Dataset content:
□ □ □

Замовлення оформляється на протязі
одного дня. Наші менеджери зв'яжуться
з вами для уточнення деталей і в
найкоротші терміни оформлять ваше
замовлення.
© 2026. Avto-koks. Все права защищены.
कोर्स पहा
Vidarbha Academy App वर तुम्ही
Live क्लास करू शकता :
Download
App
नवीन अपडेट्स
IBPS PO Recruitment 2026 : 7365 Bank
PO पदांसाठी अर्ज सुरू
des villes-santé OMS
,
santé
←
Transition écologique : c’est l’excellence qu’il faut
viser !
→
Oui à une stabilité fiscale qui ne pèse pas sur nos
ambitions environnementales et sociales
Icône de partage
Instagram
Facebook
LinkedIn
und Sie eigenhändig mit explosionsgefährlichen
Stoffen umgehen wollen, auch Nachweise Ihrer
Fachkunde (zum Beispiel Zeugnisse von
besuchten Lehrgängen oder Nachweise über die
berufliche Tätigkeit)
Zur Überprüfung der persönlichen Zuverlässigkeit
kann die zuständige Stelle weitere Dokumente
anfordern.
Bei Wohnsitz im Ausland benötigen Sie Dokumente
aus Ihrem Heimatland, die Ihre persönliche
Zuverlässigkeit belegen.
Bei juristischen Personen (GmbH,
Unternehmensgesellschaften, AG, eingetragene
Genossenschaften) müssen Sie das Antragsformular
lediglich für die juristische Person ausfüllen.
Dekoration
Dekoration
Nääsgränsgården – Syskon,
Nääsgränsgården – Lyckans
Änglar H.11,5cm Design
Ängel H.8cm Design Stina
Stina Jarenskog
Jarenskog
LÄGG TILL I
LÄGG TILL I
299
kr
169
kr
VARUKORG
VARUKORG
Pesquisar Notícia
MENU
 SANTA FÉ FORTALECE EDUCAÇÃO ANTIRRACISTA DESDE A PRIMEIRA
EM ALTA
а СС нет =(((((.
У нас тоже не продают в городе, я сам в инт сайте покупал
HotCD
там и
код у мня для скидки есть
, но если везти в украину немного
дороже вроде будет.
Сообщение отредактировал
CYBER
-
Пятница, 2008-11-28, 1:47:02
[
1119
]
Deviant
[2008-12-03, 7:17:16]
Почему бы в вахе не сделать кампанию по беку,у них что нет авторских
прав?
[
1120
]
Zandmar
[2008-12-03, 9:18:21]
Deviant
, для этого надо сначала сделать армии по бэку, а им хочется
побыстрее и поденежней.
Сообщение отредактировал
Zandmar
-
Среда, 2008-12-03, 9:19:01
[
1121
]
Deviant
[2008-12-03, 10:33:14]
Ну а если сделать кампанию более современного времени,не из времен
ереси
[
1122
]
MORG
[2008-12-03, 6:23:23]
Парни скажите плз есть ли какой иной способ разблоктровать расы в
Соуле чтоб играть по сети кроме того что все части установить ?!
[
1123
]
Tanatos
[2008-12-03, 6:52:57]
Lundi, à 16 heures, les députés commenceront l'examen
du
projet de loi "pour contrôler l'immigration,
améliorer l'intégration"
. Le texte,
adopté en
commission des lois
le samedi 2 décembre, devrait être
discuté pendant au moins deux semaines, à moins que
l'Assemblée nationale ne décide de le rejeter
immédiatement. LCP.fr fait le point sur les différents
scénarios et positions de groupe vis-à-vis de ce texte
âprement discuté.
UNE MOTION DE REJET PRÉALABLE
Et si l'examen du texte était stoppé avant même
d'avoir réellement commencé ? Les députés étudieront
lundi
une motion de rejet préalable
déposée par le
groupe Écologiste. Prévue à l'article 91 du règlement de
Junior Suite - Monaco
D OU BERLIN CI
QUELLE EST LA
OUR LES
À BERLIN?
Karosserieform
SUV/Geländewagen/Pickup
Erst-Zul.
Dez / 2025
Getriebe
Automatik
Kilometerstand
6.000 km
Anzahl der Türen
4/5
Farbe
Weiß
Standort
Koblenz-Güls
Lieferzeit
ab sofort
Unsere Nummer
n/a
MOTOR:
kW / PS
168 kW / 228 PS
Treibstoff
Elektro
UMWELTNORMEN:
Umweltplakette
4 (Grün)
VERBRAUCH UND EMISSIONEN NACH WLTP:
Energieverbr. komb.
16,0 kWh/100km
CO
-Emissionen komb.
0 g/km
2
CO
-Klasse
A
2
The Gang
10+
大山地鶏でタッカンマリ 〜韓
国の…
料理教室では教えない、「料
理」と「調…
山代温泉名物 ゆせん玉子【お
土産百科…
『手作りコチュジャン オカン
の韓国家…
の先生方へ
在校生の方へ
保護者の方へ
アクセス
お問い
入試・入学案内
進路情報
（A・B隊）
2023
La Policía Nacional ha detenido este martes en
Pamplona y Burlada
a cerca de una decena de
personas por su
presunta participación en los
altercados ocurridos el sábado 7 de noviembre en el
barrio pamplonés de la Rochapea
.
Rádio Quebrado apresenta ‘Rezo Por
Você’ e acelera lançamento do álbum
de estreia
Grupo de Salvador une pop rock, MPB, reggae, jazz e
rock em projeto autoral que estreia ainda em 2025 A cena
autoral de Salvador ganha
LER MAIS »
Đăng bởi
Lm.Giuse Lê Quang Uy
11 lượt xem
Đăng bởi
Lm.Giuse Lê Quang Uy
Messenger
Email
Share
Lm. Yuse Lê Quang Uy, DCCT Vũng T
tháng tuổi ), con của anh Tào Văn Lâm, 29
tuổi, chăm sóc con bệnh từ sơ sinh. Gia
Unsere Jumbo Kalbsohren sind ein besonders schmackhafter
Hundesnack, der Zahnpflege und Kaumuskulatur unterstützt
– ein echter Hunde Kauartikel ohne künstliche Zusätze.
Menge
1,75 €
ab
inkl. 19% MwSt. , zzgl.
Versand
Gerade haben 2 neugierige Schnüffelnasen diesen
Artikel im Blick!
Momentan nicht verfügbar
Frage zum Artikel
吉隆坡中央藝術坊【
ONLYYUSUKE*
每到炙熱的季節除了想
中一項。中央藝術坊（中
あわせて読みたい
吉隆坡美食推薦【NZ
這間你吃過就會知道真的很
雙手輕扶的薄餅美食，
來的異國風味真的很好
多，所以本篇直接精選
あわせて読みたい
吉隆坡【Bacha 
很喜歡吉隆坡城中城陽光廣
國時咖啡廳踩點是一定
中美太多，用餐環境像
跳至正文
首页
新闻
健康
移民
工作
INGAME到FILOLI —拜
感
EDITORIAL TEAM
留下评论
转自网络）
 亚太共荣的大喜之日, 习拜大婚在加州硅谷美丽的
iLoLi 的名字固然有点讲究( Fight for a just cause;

□ □ □

Job: Copy out, word for word, the part of the entries above that begins at the line with "замовлення." and ends at the line with "aus Ihrem Heimatland, die Ihre persönliche", including both.

Answer to this exercise:
замовлення.
© 2026. Avto-koks. Все права защищены.
कोर्स पहा
Vidarbha Academy App वर तुम्ही
Live क्लास करू शकता :
Download
App
नवीन अपडेट्स
IBPS PO Recruitment 2026 : 7365 Bank
PO पदांसाठी अर्ज सुरू
des villes-santé OMS
,
santé
←
Transition écologique : c’est l’excellence qu’il faut
viser !
→
Oui à une stabilité fiscale qui ne pèse pas sur nos
ambitions environnementales et sociales
Icône de partage
Instagram
Facebook
LinkedIn
und Sie eigenhändig mit explosionsgefährlichen
Stoffen umgehen wollen, auch Nachweise Ihrer
Fachkunde (zum Beispiel Zeugnisse von
besuchten Lehrgängen oder Nachweise über die
berufliche Tätigkeit)
Zur Überprüfung der persönlichen Zuverlässigkeit
kann die zuständige Stelle weitere Dokumente
anfordern.
Bei Wohnsitz im Ausland benötigen Sie Dokumente
aus Ihrem Heimatland, die Ihre persönliche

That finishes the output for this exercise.